In the full-text version, in the sentence starting with 'Around the middle of 1998, I figured', a bad link has eaten some of your text.

Good read, btw.

11:

I loved it. I'm currently re-reading all the books I have of yours, just finished Jennifer Morgue (after reading Atrocity Archives again), and was near to the end when I nearly choked to death on my coffee:

"Or my middle names aren't Oliver and Francis"!!

12:

Austin @10: fixed now.

Seo @9: it's redacted because this version is one I've gone over carefully, taking out certain anecdotes which might be considered defamatory or libelous by their subjects. (Don't go looking for the non-redacted version: it's not on my server and I won't be giving it to anyone, for obvious reasons.)

13:

I am saving the last episode for now, just wanted to say that I enjoyed the series.
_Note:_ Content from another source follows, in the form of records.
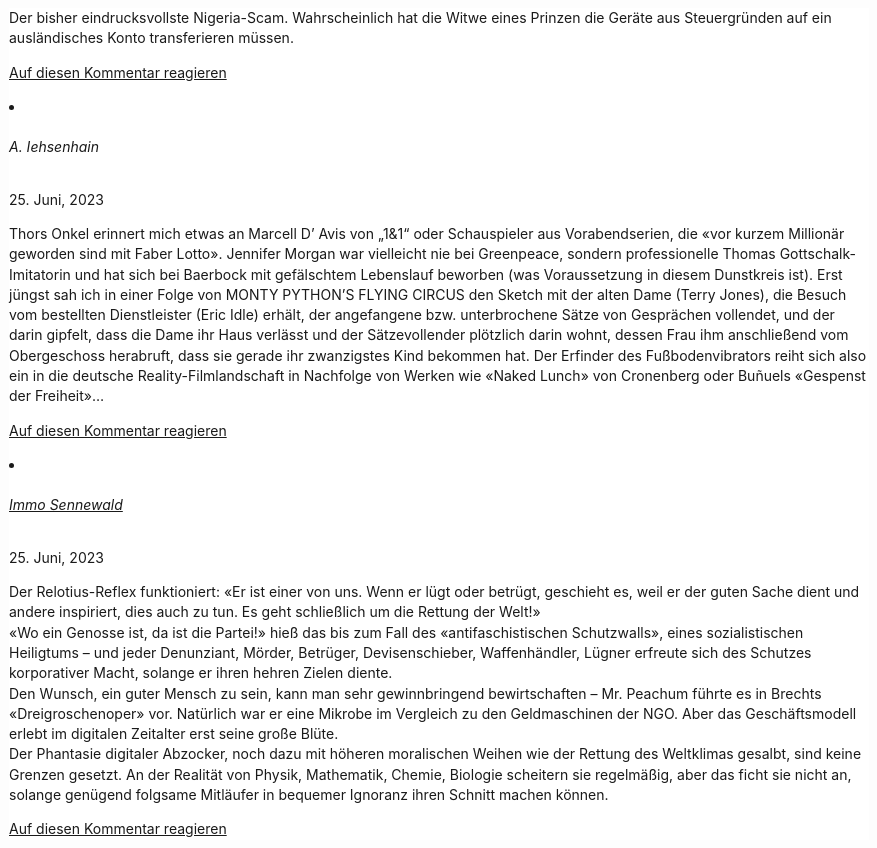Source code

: 

Der bisher eindrucksvollste Nigeria-Scam. Wahrscheinlich hat die Witwe eines Prinzen die Geräte aus Steuergründen auf ein ausländisches Konto transferieren müssen.

<a rel="nofollow" class="comment-reply-link" href="#comment-119787" data-commentid="119787" data-postid="17387" data-belowelement="comment-119787" data-respondelement="respond" data-replyto="Antworte auf Jens Richter" aria-label="Antworte auf Jens Richter">Auf diesen Kommentar reagieren</a> 


</li>
<li class="comment even thread-odd thread-alt depth-1 clearfix" id="li-comment-119790">
<h6 class="author">A. Iehsenhain</h6> <span class="date">25. Juni, 2023</span>



Thors Onkel erinnert mich etwas an Marcell D&#8217; Avis von „1&amp;1“ oder Schauspieler aus Vorabendserien, die «vor kurzem Millionär geworden sind mit Faber Lotto». Jennifer Morgan war vielleicht nie bei Greenpeace, sondern professionelle Thomas Gottschalk-Imitatorin und hat sich bei Baerbock mit gefälschtem Lebenslauf beworben (was Voraussetzung in diesem Dunstkreis ist). Erst jüngst sah ich in einer Folge von MONTY PYTHON&#8217;S FLYING CIRCUS den Sketch mit der alten Dame (Terry Jones), die Besuch vom bestellten Dienstleister (Eric Idle) erhält, der angefangene bzw. unterbrochene Sätze von Gesprächen vollendet, und der darin gipfelt, dass die Dame ihr Haus verlässt und der Sätzevollender plötzlich darin wohnt, dessen Frau ihm anschließend vom Obergeschoss herabruft, dass sie gerade ihr zwanzigstes Kind bekommen hat. Der Erfinder des Fußbodenvibrators reiht sich also ein in die deutsche Reality-Filmlandschaft in Nachfolge von Werken wie «Naked Lunch» von Cronenberg oder Buñuels «Gespenst der Freiheit»&#8230;

<a rel="nofollow" class="comment-reply-link" href="#comment-119790" data-commentid="119790" data-postid="17387" data-belowelement="comment-119790" data-respondelement="respond" data-replyto="Antworte auf A. Iehsenhain" aria-label="Antworte auf A. Iehsenhain">Auf diesen Kommentar reagieren</a> 


</li>
<li class="comment odd alt thread-even depth-1 clearfix" id="li-comment-119791">
<h6 class="author"><a href="https://immosennewald.com" class="url" rel="ugc external nofollow">Immo Sennewald</a></h6> <span class="date">25. Juni, 2023</span>



Der Relotius-Reflex funktioniert: «Er ist einer von uns. Wenn er lügt oder betrügt, geschieht es, weil er der guten Sache dient und andere inspiriert, dies auch zu tun. Es geht schließlich um die Rettung der Welt!»<br>
«Wo ein Genosse ist, da ist die Partei!» hieß das bis zum Fall des «antifaschistischen Schutzwalls», eines sozialistischen Heiligtums &#8211; und jeder Denunziant, Mörder, Betrüger, Devisenschieber, Waffenhändler, Lügner erfreute sich des Schutzes korporativer Macht, solange er ihren hehren Zielen diente.<br>
Den Wunsch, ein guter Mensch zu sein, kann man sehr gewinnbringend bewirtschaften &#8211; Mr. Peachum führte es in Brechts «Dreigroschenoper» vor. Natürlich war er eine Mikrobe im Vergleich zu den Geldmaschinen der NGO. Aber das Geschäftsmodell erlebt im digitalen Zeitalter erst seine große Blüte.<br>
Der Phantasie digitaler Abzocker, noch dazu mit höheren moralischen Weihen wie der Rettung des Weltklimas gesalbt, sind keine Grenzen gesetzt. An der Realität von Physik, Mathematik, Chemie, Biologie scheitern sie regelmäßig, aber das ficht sie nicht an, solange genügend folgsame Mitläufer in bequemer Ignoranz ihren Schnitt machen können.

<a rel="nofollow" class="comment-reply-link" href="#comment-119791" data-commentid="119791" data-postid="17387" data-belowelement="comment-119791" data-respondelement="respond" data-replyto="Antworte auf Immo Sennewald" aria-label="Antworte auf Immo Sennewald">Auf diesen Kommentar reagieren</a>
Lots of stuff resonating with my own experiences. The beginning of the series also reminded me of the biography of Jeff Minter, who's about your age I guess from the home computing options that were available to you both back then.

14:

A final reflection on the finale of the story:

I'd say the outcome was fortunate for everyone - virtual hosting companies are extremely fungible, and novelists are not so. Thanks for your unique writing and perspective.

15:

Charlie, this one doesn't link forward to today's post.

16:

Marilee: that's because it's not a blog entry -- it's too big for Movable Type, so it's a static HTML page instead.